> **Problem requirements**
Reproduce the text lines of the data below verbatim, without the pictures.

> **Provided records**
+++++

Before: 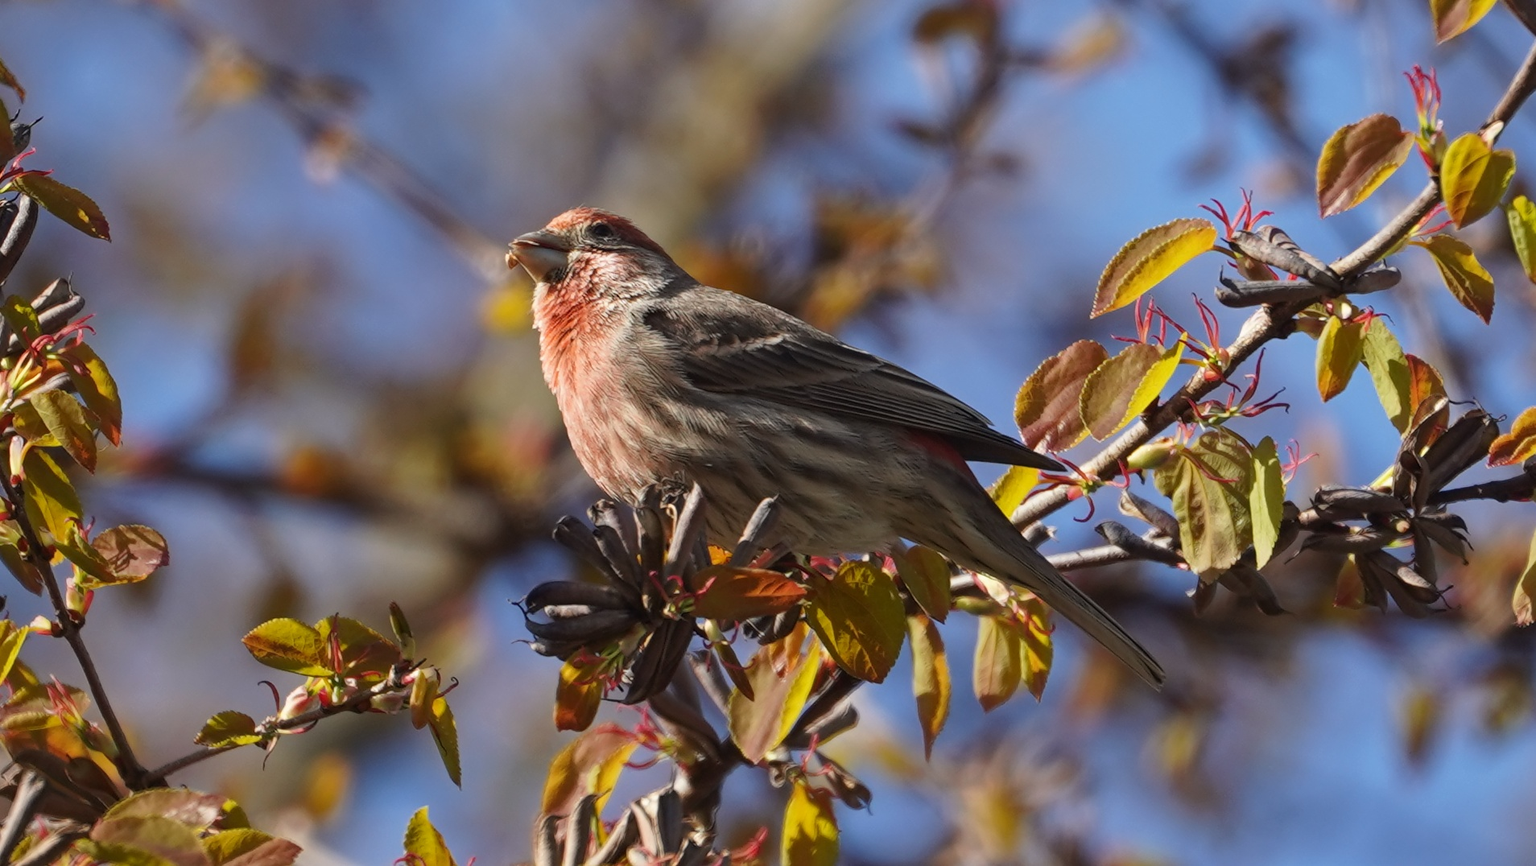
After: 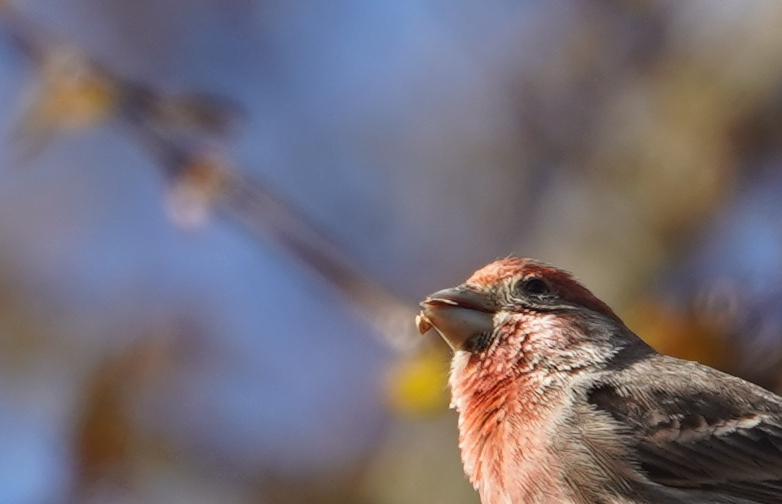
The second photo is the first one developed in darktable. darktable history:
crop and rotate: left 11.196%, top 0.068%, right 47.806%, bottom 53.044%
contrast equalizer: y [[0.5 ×6], [0.5 ×6], [0.5 ×6], [0 ×6], [0, 0.039, 0.251, 0.29, 0.293, 0.292]], mix -0.21
shadows and highlights: shadows 24.53, highlights -76.65, soften with gaussian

+++++

> **Answer for this exercise**
Before: 
After: 
The second photo is the first one developed in darktable. darktable history:
crop and rotate: left 11.196%, top 0.068%, right 47.806%, bottom 53.044%
contrast equalizer: y [[0.5 ×6], [0.5 ×6], [0.5 ×6], [0 ×6], [0, 0.039, 0.251, 0.29, 0.293, 0.292]], mix -0.21
shadows and highlights: shadows 24.53, highlights -76.65, soften with gaussian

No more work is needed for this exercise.